# Task goal:
Collect every line in the entries below that contains the string "Italia", matching its capitalization.

##### Input #####

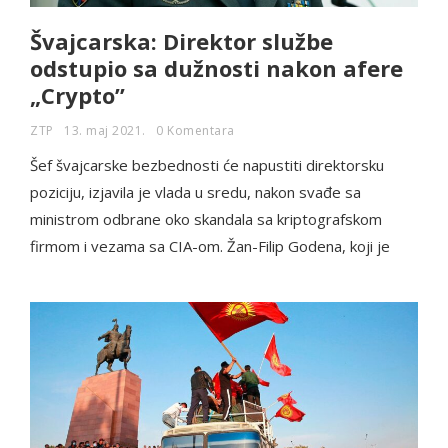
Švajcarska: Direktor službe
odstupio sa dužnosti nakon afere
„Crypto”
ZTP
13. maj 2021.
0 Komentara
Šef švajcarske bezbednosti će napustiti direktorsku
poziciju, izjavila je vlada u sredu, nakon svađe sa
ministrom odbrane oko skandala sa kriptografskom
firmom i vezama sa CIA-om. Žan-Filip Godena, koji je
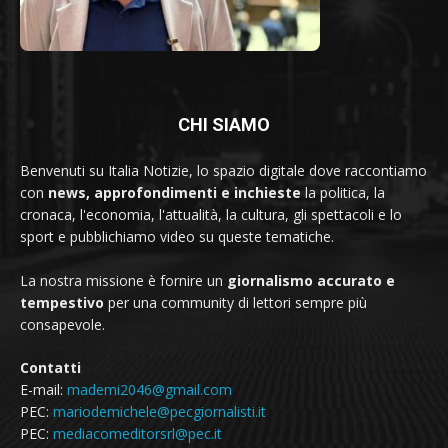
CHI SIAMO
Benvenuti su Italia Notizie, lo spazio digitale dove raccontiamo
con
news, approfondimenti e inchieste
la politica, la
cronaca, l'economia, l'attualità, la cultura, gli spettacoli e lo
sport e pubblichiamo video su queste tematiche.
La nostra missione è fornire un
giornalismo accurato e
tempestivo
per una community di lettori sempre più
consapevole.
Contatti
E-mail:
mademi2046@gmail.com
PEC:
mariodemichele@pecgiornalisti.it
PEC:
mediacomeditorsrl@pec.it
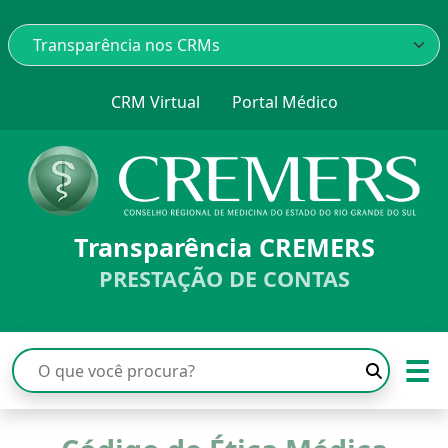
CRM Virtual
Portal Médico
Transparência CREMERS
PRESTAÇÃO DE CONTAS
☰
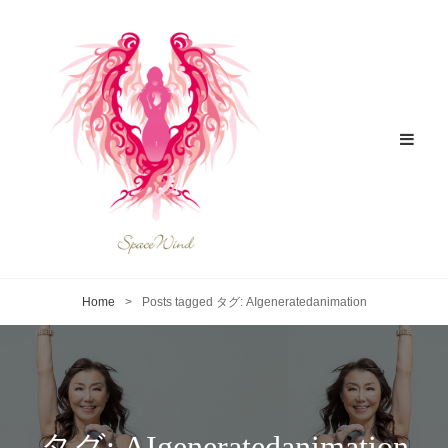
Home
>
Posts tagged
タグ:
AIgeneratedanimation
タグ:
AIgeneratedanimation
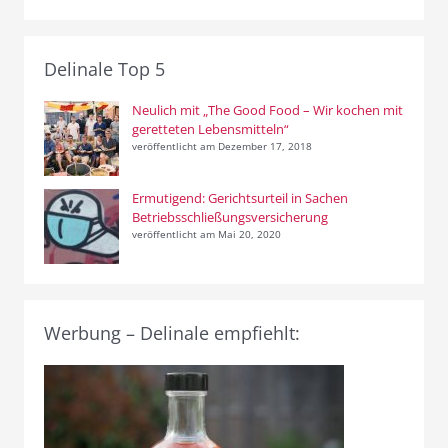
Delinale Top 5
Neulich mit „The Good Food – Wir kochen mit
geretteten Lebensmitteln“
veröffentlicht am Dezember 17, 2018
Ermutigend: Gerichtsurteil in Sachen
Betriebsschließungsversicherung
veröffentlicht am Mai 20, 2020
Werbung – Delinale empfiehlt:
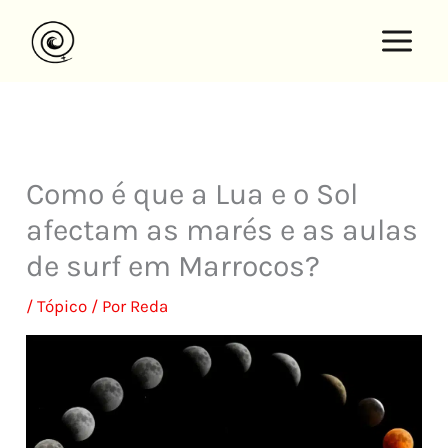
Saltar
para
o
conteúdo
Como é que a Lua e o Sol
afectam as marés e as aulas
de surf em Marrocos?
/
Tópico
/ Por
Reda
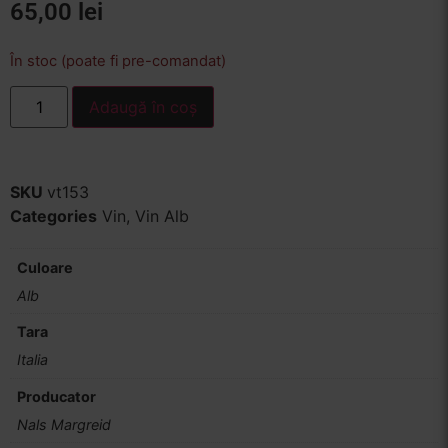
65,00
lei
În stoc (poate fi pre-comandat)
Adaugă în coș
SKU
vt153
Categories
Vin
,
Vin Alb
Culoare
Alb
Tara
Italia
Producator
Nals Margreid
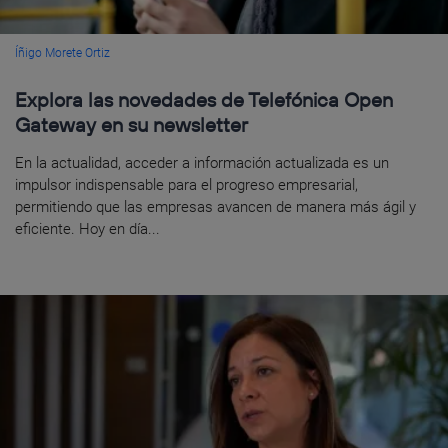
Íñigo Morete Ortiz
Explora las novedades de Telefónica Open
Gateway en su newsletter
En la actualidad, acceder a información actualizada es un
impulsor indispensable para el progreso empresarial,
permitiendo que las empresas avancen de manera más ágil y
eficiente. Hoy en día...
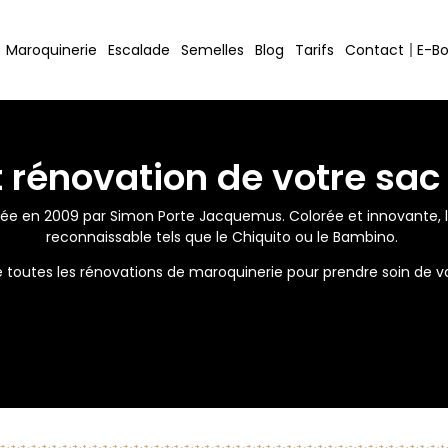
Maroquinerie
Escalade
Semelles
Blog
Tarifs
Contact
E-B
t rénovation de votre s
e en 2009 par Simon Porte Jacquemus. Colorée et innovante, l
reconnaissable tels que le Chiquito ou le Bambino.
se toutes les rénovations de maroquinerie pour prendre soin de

#####

# Answer to the problem:
Benvenuti su Italia Notizie, lo spazio digitale dove raccontiamo
Italia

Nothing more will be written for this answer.